Nazareth is Israel’s largest Arab city and is located in the fertile Jezreel valley. Though its population is 70 per cent Muslim and only 30 per cent Christian, it is home to major Christian sites. The Old City has three quarters — Orthodox in the north, Latin in the south-west and Muslim in the east. The Basilica of the Annunciation in the Old City draws buses of Christian tourists from around the world. The Old City was in decay and abandoned in the 1990s, but is in the process of being rejuvenated and is awaiting a tourist revival.
A souk in the Old City of Nazareth. Photo: Jael Silliman
I stayed in the heart of the Old City, in Fauzi Azar by Abraham Hostels, an inn that was once a stately Arab home. In the late Ottoman period, men like Fauzi Azar became wealthy from trade and began to build elaborate homes with lavish decor. The home has a large central hall up a steep set of stairs. The hall features triple arched windows, floors made of marble from Marmara, wood imported from the Taurus mountains, and stained glass from Belgium and Germany. Elaborate European-style murals painted by Lebanese artists adorn the ceilings. Azar died in a tragic fire in his home leaving behind a wife and five daughters.
Inside the Fauzi Azar inn. Photo: Jael Silliman
Like much of the Old City, the villa was abandoned in 1980. In 2004 a young Israeli slowly restored the structure and it became a staging point for the “Jesus Trail” — hikers walk 37 miles in the footsteps of Jesus, ending in Capernaum on the shore of the Sea of Galilee. Today, Azar’s grand-daughter, Suraida Shamar Nasser, is the inn’s manager. One steps out onto old stone streets with tracks for donkey carts, arched walkways and old homes made from limestone with tall staircases. The once-famed souk still caters to residents and to the few tourists who stay overnight in Nazareth.
Around the corner is the Basilica, St Gabriel’s Greek Orthodox Church and the small cave synagogue church where Jesus preached. The Basilica, completed in 1969, is built over the site that Catholic tradition considers the home of Virgin Mary, where the angel Gabriel is said to have announced she would conceive the Son of God. Earlier it was the site of a Byzantine-era church built by Emperor Constantine 1, itself built over a fourth-century shrine. The Crusaders, following the conquest of Nazareth in 1102, did not complete rebuilding the older church that had suffered a series of attacks. The church was demolished in 1954 to construct the new Basilica designed by the Italian architect Giovanni Muzio, where both sets of ruins are integrated into this magnificent, spacious, very modern structure. The courtyard and interior have paintings and mosaics of Mother Mary gifted from Christian communities across the world. In 1964 Pope Paul VI dedicated the Basilica to the largest Christian sanctuary in West Asia.
The crypt of the Basilica. Photo: Jael Silliman
The Greek Orthodox Church believes that Mary was drawing water from a local spring when she received Gabriel’s message. This much smaller but exquisitely ornate Church of Saint Gabriel, covered with gilded paintings from ceiling to walls, also has elaborate filigreed golden-coloured chandeliers. It was built over an underground spring in 326 CE, during Emperor Constantine’s reign, destroyed in 614 CE and rebuilt in 1103–1109. It was destroyed yet again and rebuilt in 1628–1634 and expanded in 1741. The spring water still runs under the apse of the church where pilgrims genuflect believing that the water is holy. Not far is the small synagogue church, a Melkite Greek Catholic Church, where Jesus is believed to have preached. This modest church is built in a cave.

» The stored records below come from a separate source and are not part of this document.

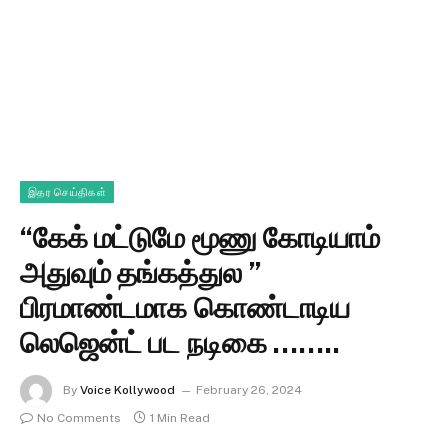
இதர செய்திகள்
“கேக் மட்டுமே மூணு கோடியாம்
அதுவும் தங்கத்துல ”
பிரமாண்டமாக கொண்டாடிய
லெஜென்ட் பட நடிகை ……..
By
Voice Kollywood
February 26, 2024
No Comments
1 Min Read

The Franciscan monastery, built in 1620, after receiving permission from the Druze Emir Fakhr Al Din to return to the City and settle following expulsions by the Mamluks, is one of the largest and most impressive buildings in the Old City. Destroyed in 1930 and rebuilt, it housed one of the oldest pharmacies in the region until the beginning of the 19th century. The monastery was a hostel for pilgrims, including Napoleon who stayed after defeating the Ottoman army in the Jezreel Valley.
The road to Haifa built in 1875 transformed Nazareth into an economic and commercial hub in the Galilee region. Nazareth’s bazaar was famed for its produce, and for its bridal market that brought clients from Syria and the surrounding regions to shop for bridal trousseaux. Walking through the bazaar is akin to taking a journey back in time. One can buy fresh produce, coffee, and baked goods hot out of the oven. Small new boutiques sell handicrafts, hand-made jewellery, unique items like necklaces made of cloves and blue beads that brides don to ward off the evil eye.
Wisam runs Abu Salaam, his grandfather’s 114-year-old coffee shop, where he serves delicacies including ainar, a drink of crushed cinnamon and walnuts. Elderly Nazarenes play cards every day since they were young men — the loser treats the others to a round of coffee. Dewan Al Saraya serves pancakes and other local delicacies in a shop stocked from arched ceiling to floor with metal ware and musical instruments for viewing only. The Old City has many charms and fully worth the effort of being remade yet again.